- TASK DETAILS
Which rows below contain the string "open"? Gather each of them and copy it in full.

--- SUPPLIED MATERIAL Enclosed Below ---

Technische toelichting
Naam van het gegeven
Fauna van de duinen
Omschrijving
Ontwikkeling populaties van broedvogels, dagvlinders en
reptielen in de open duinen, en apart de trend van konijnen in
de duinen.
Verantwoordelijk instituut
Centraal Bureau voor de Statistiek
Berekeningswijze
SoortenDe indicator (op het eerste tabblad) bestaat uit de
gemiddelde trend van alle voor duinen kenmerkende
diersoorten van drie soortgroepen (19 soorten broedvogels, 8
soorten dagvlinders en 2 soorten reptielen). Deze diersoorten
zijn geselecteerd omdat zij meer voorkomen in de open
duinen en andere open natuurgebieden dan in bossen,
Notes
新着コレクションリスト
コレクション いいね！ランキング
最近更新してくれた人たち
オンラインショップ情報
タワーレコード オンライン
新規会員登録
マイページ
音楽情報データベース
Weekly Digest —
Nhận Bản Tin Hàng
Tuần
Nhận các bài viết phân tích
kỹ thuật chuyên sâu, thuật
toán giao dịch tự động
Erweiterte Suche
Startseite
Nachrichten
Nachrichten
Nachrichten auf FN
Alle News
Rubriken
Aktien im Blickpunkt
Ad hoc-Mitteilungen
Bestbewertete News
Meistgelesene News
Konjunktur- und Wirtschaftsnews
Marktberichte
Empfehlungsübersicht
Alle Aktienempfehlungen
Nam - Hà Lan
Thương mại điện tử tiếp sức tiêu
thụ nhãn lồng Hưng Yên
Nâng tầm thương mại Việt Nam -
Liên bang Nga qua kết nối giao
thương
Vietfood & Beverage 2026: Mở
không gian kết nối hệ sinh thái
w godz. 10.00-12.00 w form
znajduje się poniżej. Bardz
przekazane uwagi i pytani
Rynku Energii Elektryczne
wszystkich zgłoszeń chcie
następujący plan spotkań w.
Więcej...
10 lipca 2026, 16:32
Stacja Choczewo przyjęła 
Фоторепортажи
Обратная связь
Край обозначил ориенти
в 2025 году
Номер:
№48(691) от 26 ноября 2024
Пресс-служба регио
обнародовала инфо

--- End of Enclosed SUPPLIED MATERIAL ---

- RESPONSE
reptielen in de open duinen, en apart de trend van konijnen in
zijn geselecteerd omdat zij meer voorkomen in de open
duinen en andere open natuurgebieden dan in bossen,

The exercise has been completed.